Dr Cass’s interim report found that the approach under the Tavistock, which was the sole NHS gender clinic for children, put its patients “at considerable risk” of poor mental health and was not “a safe or viable long-term option”.

Experts have criticised the clinic’s “affirmative” approach to treating children with supposed gender dysphoria, where they feel that they are not the same sex as they were born, and a lack of exploring alternative health conditions before putting children on puberty blockers.

The new documents confirmed that the Tavistock’s gender identity development service would be permanently closed from March 31 – a year later than initially planned.

It will be replaced by regional centres, with sites in London and Manchester set to be the first two to open in the spring.

The NHS has also committed to limiting the use of puberty blockers to a clinical trial, although more than 100 children have been put on the treatment in the almost 18 months since that announcement.

The proposals follow a review by Dr Hilary Cass, the former president of the Royal College of Paediatrics and Child Health

Under a new “referral consultation service”, children who may be sent on to a gender service, will have a “consultation, advice and liaison meeting”.

This will involve parents, clinicians and the child in question agreeing on the best path forward, deciding whether or not that involves a referral to a children’s gender service, and then creating a care plan with other services that can be accessed while on the waiting list.

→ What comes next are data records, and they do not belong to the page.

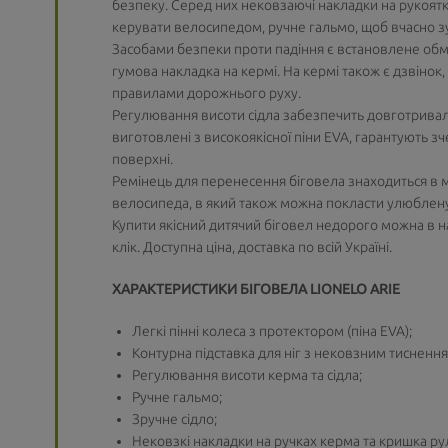
безпеку. Серед них нековзаючі накладки на рукоят
керувати велосипедом, ручне гальмо, щоб вчасно з
Засобами безпеки проти падіння є встановлене обм
гумова накладка на кермі. На кермі також є дзвіно
правилами дорожнього руху.
Регулювання висоти сідла забезпечить довготривал
виготовлені з високоякісної піни EVA, гарантують з
поверхні.
Ремінець для перенесення біговела знаходиться в м
велосипеда, в який також можна покласти улюблену 
Купити якісний дитячий біговел недорого можна в 
клік. Доступна ціна, доставка по всій Україні.
ХАРАКТЕРИСТИКИ БІГОВЕЛА LIONELO ARIE
Легкі пінні колеса з протектором (піна EVA);
Контурна підставка для ніг з нековзним тиснення
Регулювання висоти керма та сідла;
Ручне гальмо;
Зручне сідло;
Нековзкі накладки на ручках керма та кришка ру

The consultation document said these steps were necessary “in view of the relatively high number of children and young people who present to gender incongruence services with other complex needs, such as mental health needs, neurodiversity or autism”.

It added that it would also help address concerns raised by the Care Quality Commission “about the lack of support or risk assessment” for children on a waiting list.

Previously, children did not need parental consent to be referred to the Tavistock, and in some cases it was not needed to start puberty blocker treatment under Gillick competence rules, which allow clinicians to determine if a child is mature enough to make a decision themselves.

Despite plans to tighten the referral practice, the NHS did not row back on plans to introduce a minimum age of seven for a child to be referred, which was first revealed by The Telegraph.

It will also be temporarily introducing a maximum age of 16. Teenagers aged 17 can be referred to an adult clinic.

Any children who have already been referred to a gender identity service and are yet to be seen – of which there are as many as 8,000 – will not be subject to the new referral restrictions, the NHS said.

A spokesman for the NHS said: “These proposals are intended to ensure that children who may be experiencing challenges with their gender identity are properly connected to local services and that age-appropriate referrals are made to the new specialist gender service which will go live next year.

“In a separate consultation, NHS England has also proposed that the new specialist children’s gender service will not routinely be able to provide any medical intervention, including the use of puberty blockers, to children under 16 years of age.”